▸ INSTRUCTIONS TO FOLLOW
Below is a listing; print exactly its lines from the one containing "16: (336, 202, 0.70)" down to the one containing "43: (266, 226, 0.70)", both inclusive, with every picture left out.

▸ DATA TO USE
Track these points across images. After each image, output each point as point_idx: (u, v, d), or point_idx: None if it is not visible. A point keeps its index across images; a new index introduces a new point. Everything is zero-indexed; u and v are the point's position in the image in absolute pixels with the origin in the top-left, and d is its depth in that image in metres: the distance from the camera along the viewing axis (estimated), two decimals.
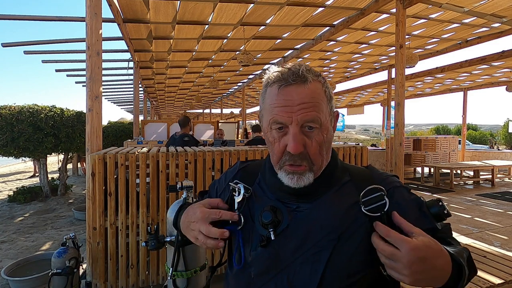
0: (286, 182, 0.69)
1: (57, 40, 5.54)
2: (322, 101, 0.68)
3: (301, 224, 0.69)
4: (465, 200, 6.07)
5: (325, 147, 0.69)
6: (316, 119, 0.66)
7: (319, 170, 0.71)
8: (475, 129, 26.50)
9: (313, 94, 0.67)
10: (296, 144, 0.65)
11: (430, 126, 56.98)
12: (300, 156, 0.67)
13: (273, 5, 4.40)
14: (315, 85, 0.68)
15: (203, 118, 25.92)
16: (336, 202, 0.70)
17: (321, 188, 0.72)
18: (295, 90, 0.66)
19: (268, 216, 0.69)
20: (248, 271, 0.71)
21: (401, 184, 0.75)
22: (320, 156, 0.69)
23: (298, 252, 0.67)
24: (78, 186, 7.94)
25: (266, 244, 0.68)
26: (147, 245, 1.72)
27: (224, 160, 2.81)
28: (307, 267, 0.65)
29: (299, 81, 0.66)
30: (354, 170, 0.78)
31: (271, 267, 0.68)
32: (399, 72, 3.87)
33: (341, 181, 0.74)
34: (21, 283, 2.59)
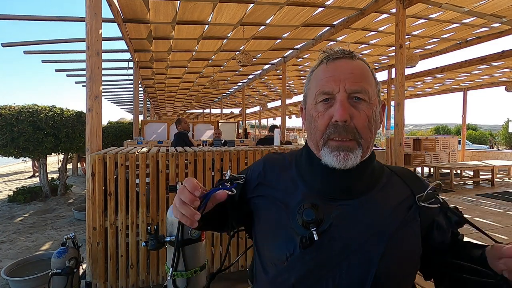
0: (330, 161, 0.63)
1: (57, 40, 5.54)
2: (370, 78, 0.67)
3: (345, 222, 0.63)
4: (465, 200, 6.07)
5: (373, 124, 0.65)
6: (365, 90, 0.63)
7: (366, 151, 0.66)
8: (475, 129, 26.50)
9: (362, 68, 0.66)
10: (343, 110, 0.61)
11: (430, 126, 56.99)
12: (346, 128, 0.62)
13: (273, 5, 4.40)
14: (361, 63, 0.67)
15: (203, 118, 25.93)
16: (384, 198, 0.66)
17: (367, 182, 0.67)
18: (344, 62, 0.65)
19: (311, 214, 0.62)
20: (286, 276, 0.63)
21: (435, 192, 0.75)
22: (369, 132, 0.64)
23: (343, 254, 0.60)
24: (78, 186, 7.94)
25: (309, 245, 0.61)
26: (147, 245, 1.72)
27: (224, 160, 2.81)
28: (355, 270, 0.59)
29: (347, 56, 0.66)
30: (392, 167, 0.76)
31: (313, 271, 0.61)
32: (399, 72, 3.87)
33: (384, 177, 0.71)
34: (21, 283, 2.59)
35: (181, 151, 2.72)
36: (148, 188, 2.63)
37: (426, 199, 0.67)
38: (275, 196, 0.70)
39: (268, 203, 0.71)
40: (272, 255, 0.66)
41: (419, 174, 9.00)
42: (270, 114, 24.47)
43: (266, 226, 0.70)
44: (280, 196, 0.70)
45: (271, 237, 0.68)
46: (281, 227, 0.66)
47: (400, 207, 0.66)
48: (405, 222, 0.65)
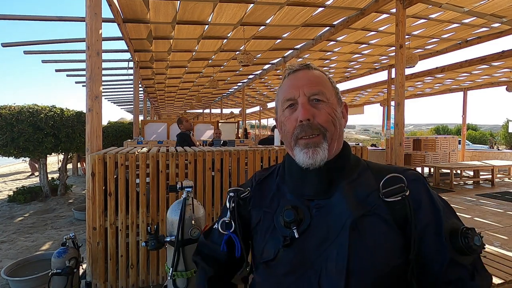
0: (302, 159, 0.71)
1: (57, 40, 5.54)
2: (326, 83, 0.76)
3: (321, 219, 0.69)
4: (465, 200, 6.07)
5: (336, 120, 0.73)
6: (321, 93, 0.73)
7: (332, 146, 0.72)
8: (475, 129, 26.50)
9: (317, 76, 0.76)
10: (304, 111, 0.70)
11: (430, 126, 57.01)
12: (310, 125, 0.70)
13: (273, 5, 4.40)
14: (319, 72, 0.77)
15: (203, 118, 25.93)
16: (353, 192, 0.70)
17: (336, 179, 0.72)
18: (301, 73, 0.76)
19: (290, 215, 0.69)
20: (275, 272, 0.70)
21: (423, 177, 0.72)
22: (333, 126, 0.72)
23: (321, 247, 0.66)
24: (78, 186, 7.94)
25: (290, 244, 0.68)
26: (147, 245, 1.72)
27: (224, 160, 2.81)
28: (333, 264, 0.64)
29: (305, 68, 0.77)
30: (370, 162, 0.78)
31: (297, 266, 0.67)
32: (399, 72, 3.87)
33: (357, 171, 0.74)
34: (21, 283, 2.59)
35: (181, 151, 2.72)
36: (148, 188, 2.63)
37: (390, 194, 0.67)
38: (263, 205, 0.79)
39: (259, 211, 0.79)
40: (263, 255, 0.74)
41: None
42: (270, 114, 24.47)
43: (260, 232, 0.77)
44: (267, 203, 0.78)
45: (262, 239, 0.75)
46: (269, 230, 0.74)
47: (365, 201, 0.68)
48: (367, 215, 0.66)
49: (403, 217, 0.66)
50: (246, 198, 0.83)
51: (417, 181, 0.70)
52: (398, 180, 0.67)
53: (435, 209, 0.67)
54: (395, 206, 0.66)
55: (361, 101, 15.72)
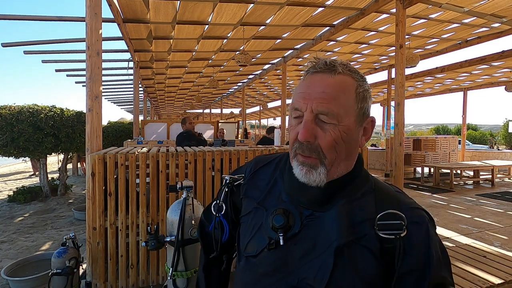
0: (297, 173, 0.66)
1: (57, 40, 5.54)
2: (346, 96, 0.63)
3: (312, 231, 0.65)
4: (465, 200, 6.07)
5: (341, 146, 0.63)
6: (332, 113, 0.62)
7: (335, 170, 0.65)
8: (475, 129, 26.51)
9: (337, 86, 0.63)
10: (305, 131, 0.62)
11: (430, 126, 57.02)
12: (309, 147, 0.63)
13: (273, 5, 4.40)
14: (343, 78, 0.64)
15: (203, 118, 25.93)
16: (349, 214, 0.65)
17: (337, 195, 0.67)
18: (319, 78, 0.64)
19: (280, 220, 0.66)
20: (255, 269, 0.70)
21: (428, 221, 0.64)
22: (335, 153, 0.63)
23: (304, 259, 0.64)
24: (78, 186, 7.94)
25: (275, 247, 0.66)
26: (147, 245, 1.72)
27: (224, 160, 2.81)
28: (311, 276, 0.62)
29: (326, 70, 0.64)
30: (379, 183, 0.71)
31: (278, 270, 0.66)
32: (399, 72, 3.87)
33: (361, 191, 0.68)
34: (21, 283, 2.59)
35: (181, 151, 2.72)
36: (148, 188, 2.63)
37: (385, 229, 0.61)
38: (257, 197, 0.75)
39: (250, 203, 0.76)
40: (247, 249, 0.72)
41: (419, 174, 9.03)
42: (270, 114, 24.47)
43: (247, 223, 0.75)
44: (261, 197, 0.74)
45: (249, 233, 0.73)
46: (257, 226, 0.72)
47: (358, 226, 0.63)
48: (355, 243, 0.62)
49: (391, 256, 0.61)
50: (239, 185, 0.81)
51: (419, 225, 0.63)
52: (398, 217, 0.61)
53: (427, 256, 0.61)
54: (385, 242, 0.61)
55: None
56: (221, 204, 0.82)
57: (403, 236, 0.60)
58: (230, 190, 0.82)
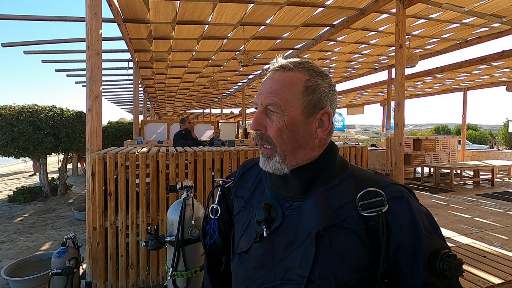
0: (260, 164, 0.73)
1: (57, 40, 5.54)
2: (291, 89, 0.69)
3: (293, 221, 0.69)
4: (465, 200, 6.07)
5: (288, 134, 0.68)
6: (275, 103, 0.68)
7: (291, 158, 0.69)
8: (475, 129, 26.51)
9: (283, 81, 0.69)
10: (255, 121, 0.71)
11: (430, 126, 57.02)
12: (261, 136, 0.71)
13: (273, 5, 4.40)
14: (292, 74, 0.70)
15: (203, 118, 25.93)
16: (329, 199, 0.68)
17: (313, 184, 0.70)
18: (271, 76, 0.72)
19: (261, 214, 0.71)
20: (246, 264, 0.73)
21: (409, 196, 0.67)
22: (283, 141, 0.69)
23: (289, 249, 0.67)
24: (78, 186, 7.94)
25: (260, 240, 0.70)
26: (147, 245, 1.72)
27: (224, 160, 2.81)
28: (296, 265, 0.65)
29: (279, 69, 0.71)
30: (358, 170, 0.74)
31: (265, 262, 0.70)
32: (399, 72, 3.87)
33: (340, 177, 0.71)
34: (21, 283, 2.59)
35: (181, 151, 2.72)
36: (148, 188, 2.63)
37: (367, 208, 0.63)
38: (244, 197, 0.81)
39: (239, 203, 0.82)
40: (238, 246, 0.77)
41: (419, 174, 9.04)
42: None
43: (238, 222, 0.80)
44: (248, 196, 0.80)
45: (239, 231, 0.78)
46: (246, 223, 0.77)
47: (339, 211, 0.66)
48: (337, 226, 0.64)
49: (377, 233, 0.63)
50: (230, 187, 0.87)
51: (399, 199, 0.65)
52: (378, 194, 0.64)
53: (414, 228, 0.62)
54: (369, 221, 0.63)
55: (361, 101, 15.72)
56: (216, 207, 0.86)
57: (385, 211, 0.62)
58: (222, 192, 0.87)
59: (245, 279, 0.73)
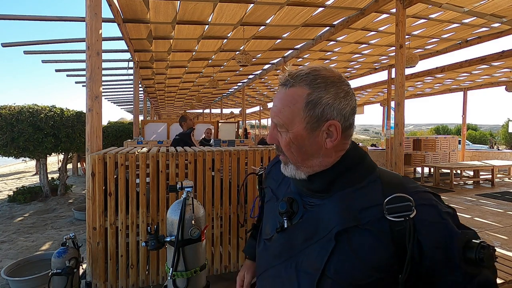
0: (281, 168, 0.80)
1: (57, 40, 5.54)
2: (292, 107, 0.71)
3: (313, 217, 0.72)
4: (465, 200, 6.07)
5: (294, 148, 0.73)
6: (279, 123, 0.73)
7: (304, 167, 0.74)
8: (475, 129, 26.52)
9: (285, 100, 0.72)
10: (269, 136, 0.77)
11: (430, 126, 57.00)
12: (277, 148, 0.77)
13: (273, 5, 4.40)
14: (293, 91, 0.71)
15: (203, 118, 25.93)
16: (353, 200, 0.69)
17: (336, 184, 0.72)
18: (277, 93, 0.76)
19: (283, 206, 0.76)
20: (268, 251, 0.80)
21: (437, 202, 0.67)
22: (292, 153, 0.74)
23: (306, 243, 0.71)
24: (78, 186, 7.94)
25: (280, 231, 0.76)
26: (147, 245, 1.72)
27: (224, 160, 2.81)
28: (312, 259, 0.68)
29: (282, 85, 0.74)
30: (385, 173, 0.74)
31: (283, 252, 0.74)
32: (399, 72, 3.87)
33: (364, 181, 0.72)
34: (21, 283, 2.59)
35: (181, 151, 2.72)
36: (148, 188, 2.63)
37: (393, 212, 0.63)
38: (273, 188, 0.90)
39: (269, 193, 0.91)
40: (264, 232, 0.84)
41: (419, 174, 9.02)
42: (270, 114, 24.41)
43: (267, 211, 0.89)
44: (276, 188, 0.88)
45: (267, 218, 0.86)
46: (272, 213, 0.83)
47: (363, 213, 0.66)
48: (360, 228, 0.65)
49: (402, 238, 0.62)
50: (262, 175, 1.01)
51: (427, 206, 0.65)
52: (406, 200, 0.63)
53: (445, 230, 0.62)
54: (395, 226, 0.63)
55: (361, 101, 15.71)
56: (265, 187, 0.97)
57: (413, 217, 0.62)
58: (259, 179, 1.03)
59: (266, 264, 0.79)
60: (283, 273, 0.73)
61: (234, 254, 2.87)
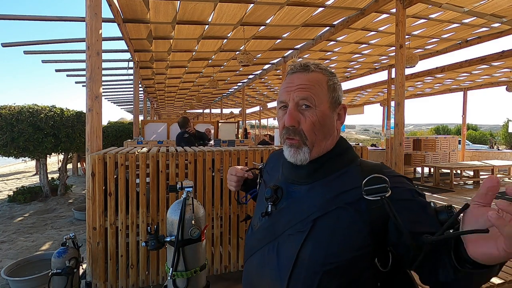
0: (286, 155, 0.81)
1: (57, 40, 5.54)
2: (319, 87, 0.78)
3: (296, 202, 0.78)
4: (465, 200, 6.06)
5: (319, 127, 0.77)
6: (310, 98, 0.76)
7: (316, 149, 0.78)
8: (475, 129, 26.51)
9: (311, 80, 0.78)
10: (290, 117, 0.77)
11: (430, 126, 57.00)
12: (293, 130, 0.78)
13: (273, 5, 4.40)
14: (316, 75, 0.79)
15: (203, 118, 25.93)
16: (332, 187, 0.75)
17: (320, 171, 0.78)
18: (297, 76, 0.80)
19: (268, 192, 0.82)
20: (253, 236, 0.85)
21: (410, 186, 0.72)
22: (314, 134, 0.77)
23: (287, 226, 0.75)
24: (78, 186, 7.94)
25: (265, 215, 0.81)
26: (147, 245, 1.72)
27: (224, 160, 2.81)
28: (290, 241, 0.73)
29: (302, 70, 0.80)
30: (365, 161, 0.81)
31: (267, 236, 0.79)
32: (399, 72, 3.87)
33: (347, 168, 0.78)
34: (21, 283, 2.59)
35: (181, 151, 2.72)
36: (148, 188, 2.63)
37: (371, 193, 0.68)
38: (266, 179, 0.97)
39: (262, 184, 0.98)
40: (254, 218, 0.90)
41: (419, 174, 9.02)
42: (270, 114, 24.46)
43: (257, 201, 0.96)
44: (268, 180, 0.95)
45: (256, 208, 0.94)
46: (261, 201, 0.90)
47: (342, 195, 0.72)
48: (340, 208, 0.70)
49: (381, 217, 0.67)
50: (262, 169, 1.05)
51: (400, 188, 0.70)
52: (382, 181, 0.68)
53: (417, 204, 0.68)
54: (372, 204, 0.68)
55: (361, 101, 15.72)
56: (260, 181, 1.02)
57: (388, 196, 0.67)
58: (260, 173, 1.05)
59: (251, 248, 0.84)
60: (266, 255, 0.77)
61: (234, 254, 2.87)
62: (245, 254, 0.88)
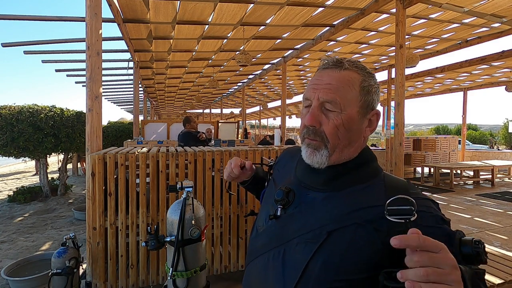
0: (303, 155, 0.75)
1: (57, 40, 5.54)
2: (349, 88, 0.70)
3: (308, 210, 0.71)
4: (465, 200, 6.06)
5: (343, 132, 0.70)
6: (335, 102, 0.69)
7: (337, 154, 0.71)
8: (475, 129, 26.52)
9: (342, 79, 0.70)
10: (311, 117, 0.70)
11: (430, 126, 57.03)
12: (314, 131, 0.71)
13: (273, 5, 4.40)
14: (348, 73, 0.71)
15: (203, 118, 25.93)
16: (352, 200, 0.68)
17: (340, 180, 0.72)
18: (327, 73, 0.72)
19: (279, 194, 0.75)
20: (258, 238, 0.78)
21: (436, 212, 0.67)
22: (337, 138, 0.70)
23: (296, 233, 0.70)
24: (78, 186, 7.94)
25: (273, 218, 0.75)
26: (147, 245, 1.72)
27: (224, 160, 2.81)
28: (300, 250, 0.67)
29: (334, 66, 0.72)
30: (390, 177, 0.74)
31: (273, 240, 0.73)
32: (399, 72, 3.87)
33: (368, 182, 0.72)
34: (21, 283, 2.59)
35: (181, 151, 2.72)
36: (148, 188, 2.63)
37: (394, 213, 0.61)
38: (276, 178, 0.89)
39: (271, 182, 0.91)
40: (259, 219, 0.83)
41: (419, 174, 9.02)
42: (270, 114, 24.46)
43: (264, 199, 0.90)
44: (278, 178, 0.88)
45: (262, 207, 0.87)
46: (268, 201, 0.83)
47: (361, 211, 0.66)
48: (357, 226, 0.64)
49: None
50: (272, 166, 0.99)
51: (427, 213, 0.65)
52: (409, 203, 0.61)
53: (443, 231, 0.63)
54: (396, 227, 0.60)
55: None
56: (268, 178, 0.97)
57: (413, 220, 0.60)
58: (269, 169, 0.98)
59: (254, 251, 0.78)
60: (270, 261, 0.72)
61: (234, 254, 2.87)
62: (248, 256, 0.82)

▸ YOUR RESPONSE
16: (336, 202, 0.70)
17: (321, 188, 0.72)
18: (295, 90, 0.66)
19: (268, 216, 0.69)
20: (248, 271, 0.71)
21: (401, 184, 0.75)
22: (320, 156, 0.69)
23: (298, 252, 0.67)
24: (78, 186, 7.94)
25: (266, 244, 0.68)
26: (147, 245, 1.72)
27: (224, 160, 2.81)
28: (307, 267, 0.65)
29: (299, 81, 0.66)
30: (354, 170, 0.78)
31: (271, 267, 0.68)
32: (399, 72, 3.87)
33: (341, 181, 0.74)
34: (21, 283, 2.59)
0: (330, 161, 0.63)
1: (57, 40, 5.54)
2: (370, 78, 0.67)
3: (345, 222, 0.63)
4: (465, 200, 6.07)
5: (373, 124, 0.65)
6: (365, 90, 0.63)
7: (366, 151, 0.66)
8: (475, 129, 26.50)
9: (362, 68, 0.66)
10: (343, 110, 0.61)
11: (430, 126, 56.99)
12: (346, 128, 0.62)
13: (273, 5, 4.40)
14: (361, 63, 0.67)
15: (203, 118, 25.93)
16: (384, 198, 0.66)
17: (367, 182, 0.67)
18: (344, 62, 0.65)
19: (311, 214, 0.62)
20: (286, 276, 0.63)
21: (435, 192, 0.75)
22: (369, 132, 0.64)
23: (343, 254, 0.60)
24: (78, 186, 7.94)
25: (309, 245, 0.61)
26: (147, 245, 1.72)
27: (224, 160, 2.81)
28: (355, 270, 0.59)
29: (347, 56, 0.66)
30: (392, 167, 0.76)
31: (313, 271, 0.61)
32: (399, 72, 3.87)
33: (384, 177, 0.71)
34: (21, 283, 2.59)
35: (181, 151, 2.72)
36: (148, 188, 2.63)
37: (426, 199, 0.67)
38: (275, 196, 0.70)
39: (268, 203, 0.71)
40: (272, 255, 0.66)
41: (419, 174, 9.00)
42: (270, 114, 24.47)
43: (266, 226, 0.70)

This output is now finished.